Wash your hands. This should be a no-brainer, as we have literally been told since infancy the importance of washing our hands after we go to the bathroom. Especially in dorms, you have no idea the number of times those porcelain thrones have been used since their last washing. Many people don’t wash their hands for long enough to kill the bacteria on our palms. Doctors recommend scrubbing our hands for at least twenty seconds to keep healthy. Also, wash your hands before you eat, as any germs on your hands could travel to your food, and then into your body.
Use mouth wash. People who don’t keep their mouths clean through brushing and rinsing can accumulate a cornucopia of different germs creating multiplying what is known as oral ecology. There’s an entire ecological system of bacteria living inside your mouth, and it doesn’t matter how much you rinse, some will always be there. If left uncleaned, these bacteria can cause diseases, so brush often.
If you’re sick, stay at home. No good will come of you going to your job at the Dining Hall only to infect the entire campus. Most professors will allow absences for legitimate medical emergencies, and you can always get the notes from that class from a reliable note-taker.
Don’t overdo it. In fact, going overboard with washing your hands, sterilizing everything, and making sure all your food is clean 100 percent of the time can be bad for you. The FDA recently banned the usage of antibacterial soaps—the ones that claim to kill 99.9 percent of germs. The reason for this is that there is little scientific evidence showing that these soaps are more effective than any other normal bacteria killing soap. In fact, since they kill all the bacteria, they create an environment where mutations to resist antibiotics would evolutionarily be preferred, causing the creation of drug resistant bacteria, or superbugs, as they are colloquially known.
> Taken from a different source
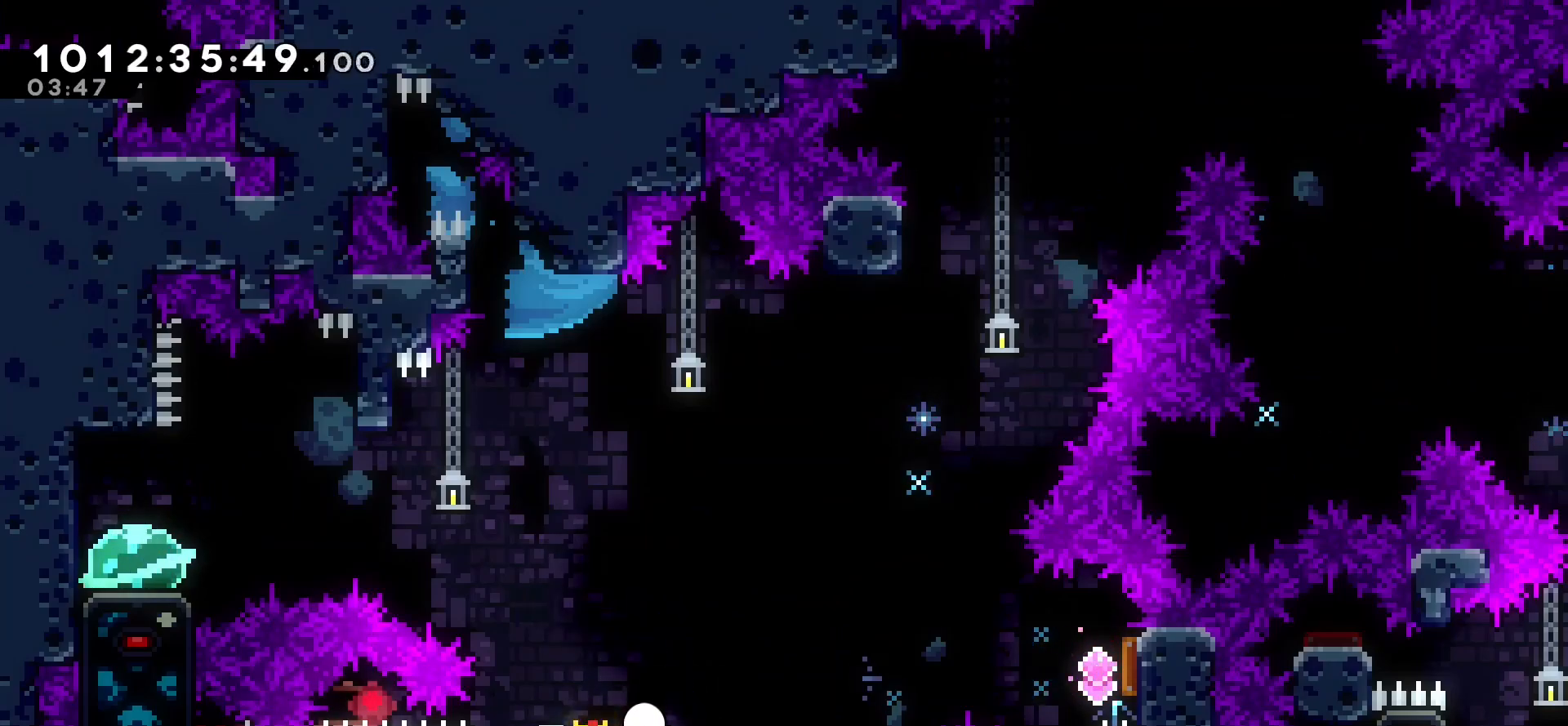
{"keys": [], "events": []}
Also, bacteria helps you digest food. Known as gut flora, there are an estimated 100 trillion bacteria living inside your intestines right now. In fact, having less gut flora can lead to weight gain, as the lack of bacteria inside your body can’t properly eat up parts of the digested food, which causes more of it to be absorbed as fat. This may all sound disgusting, but you need each and every trillion of gut flora as they provide a natural and useful function for the human body. Germs have a negative reputation, as they have usually been seen as causing sickness and virus, but scientists are quickly realizing that some forms of bacteria are beneficial, if not necessary, for survival.